This is the same pattern/bite that we use in the smaller lakes in SE Ohio for saugeye.


----------



## Big Dev (May 14, 2009)

Yes Gaterman,All These Pics Are Old And Ficticious,Those Fish Don't Exist,Just Like Imaginary Barnyard Animals Don't Exist,And The "Spring Fling"Fish On The Leaderboard At 55th Marina Are All Part Of A Mass Conspiracy-As For "Trolling"It Is An Art That You Must Spend Day's And Night's Of Pennance And Misery And Hour's Of Empty Cooler's To Achieve Success At This Art Form- You May Now Continue Watching The Glidden Semi-Gloss Dry.


----------



## Bob Why (Jul 16, 2004)

gaterman is a newbee. He doesn't know who the Masters of the Dark are. He sleeps while the cold wind and rain are pouring down on Donkey. Yes, gaterman, some of us have been fishing when conditions allow. And some fish in conditions that keep others of us home.

TASK TO CARRY OUT = Please carry on the fishing forum thread above, picking up after its final post.

DATASET EXTRACT =
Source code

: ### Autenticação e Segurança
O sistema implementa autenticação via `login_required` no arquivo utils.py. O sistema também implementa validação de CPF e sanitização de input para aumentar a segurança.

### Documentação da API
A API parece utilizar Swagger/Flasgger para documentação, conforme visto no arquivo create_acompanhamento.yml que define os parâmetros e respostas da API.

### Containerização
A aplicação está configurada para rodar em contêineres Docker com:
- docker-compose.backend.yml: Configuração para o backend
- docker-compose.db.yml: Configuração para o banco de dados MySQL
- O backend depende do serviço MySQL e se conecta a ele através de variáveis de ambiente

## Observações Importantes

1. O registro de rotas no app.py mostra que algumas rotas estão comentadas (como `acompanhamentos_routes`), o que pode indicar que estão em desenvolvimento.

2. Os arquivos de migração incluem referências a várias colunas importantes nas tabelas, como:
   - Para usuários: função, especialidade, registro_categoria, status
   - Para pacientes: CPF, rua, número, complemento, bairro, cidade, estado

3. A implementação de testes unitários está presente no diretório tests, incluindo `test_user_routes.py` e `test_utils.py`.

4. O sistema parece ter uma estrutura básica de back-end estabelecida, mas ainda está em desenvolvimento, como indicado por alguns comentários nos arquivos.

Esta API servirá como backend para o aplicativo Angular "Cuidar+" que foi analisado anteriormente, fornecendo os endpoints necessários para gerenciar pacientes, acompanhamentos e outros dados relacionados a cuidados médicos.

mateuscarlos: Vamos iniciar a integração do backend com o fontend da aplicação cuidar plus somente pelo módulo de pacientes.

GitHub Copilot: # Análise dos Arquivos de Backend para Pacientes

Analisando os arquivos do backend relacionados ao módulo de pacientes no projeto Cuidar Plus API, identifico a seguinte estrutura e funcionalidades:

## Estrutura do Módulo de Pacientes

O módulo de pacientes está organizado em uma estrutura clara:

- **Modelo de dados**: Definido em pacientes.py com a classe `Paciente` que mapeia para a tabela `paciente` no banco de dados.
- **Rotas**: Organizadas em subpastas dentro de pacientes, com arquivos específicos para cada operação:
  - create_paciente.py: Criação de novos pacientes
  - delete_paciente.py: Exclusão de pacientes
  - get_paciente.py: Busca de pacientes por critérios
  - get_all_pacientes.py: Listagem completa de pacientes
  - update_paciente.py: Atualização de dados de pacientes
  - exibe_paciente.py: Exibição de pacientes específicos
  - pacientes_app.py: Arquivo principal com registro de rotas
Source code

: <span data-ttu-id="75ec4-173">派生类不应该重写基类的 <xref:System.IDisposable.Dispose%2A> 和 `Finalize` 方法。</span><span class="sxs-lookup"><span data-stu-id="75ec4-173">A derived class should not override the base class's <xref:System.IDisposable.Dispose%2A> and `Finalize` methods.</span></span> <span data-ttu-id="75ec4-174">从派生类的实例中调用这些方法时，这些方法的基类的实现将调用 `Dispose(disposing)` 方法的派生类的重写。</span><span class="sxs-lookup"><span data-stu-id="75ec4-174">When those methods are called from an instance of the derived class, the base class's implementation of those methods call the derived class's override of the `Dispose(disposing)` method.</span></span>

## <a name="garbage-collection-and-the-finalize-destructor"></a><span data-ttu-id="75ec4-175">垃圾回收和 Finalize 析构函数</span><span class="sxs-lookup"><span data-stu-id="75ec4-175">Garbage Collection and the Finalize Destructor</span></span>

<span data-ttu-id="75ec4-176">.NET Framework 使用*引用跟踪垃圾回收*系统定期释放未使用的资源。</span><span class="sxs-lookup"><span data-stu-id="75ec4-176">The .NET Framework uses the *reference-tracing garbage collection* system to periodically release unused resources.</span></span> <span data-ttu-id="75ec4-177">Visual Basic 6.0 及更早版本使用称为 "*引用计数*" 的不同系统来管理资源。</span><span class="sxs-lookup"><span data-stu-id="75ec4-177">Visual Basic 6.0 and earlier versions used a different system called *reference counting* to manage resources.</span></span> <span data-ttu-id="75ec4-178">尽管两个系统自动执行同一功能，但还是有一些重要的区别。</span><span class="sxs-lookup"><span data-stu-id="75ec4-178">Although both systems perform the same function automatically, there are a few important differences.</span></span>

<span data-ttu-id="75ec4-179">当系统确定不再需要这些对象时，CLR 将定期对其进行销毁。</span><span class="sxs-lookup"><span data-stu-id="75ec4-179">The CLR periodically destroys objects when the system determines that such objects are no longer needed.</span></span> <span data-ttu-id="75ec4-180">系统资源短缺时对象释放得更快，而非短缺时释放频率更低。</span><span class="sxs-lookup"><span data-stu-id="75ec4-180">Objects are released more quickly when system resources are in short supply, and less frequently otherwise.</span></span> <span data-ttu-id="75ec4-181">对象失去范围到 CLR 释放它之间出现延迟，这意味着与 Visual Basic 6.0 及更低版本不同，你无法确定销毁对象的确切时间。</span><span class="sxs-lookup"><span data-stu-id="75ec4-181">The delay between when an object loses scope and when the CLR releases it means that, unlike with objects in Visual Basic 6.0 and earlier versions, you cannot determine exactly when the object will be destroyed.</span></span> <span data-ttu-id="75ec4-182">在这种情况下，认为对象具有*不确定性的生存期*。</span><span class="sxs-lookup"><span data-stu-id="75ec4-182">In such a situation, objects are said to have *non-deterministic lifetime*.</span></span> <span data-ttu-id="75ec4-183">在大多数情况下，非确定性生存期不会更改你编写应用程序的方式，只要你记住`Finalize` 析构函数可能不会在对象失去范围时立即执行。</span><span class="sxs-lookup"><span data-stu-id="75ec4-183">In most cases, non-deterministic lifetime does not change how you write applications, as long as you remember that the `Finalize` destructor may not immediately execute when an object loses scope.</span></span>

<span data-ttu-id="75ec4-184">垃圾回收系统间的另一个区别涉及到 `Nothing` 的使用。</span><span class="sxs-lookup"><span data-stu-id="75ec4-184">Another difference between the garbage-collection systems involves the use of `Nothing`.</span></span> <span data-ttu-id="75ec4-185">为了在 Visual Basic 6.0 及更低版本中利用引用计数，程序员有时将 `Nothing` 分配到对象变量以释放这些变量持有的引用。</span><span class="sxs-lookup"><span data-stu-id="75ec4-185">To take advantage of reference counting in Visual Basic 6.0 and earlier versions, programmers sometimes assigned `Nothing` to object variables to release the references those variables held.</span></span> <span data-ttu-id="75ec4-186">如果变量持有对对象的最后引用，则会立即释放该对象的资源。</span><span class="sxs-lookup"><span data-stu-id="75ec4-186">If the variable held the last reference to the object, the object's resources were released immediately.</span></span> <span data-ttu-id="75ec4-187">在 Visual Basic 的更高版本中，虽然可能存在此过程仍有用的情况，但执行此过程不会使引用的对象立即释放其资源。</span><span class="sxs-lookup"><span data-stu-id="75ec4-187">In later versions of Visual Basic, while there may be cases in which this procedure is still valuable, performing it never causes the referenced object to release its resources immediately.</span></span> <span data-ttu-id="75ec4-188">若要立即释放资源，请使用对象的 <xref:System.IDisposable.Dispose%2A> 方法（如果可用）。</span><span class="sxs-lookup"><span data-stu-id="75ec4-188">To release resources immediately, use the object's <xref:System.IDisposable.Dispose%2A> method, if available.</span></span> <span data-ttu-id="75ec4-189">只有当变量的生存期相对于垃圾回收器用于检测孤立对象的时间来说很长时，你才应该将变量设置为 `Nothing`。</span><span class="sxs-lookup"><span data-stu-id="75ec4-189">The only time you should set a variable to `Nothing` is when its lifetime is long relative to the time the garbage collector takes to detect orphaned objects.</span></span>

WRITTEN REPLY =
----------



## donkey (Aug 28, 2004)

Bob Why said:


> gaterman is a newbee. He doesn't know who the Masters of the Dark are. He sleeps while the cold wind and rain are pouring down on Donkey. Yes, gaterman, some of us have been fishing when conditions allow. And some fish in conditions that keep others of us home.


Dealing with the Rain








The Hard Top


----------



## buck.eyehunter (May 27, 2007)

Nice fish! looks like a good spring night bite this year finally and I missed it.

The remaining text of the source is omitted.